Stored data:
========
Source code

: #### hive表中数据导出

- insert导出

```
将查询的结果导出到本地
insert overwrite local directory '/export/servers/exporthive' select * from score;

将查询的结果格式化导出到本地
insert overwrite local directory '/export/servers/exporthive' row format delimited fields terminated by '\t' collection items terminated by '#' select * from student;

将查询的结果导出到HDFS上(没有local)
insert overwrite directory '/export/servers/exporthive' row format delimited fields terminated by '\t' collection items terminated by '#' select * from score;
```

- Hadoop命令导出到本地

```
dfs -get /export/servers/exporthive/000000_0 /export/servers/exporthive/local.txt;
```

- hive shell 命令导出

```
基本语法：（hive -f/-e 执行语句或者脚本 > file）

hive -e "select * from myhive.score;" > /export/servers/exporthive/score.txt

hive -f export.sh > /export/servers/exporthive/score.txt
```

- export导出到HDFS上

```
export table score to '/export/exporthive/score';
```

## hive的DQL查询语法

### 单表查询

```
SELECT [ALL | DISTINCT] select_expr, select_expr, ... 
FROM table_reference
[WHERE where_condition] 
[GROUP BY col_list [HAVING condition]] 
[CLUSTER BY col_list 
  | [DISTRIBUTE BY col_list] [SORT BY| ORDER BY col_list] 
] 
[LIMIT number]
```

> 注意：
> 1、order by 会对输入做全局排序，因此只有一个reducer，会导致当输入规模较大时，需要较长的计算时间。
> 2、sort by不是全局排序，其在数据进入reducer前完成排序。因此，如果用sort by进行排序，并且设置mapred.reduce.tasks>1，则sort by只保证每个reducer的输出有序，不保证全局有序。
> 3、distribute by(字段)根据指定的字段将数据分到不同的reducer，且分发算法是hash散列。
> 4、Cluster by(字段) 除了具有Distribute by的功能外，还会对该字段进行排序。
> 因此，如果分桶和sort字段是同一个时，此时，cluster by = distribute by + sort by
========
**Work request**.
Copy each line of the records above that carries the word "exporthive".

**Result of this exercise**.
insert overwrite local directory '/export/servers/exporthive' select * from score;
insert overwrite local directory '/export/servers/exporthive' row format delimited fields terminated by '\t' collection items terminated by '#' select * from student;
insert overwrite directory '/export/servers/exporthive' row format delimited fields terminated by '\t' collection items terminated by '#' select * from score;
dfs -get /export/servers/exporthive/000000_0 /export/servers/exporthive/local.txt;
hive -e "select * from myhive.score;" > /export/servers/exporthive/score.txt
hive -f export.sh > /export/servers/exporthive/score.txt
export table score to '/export/exporthive/score';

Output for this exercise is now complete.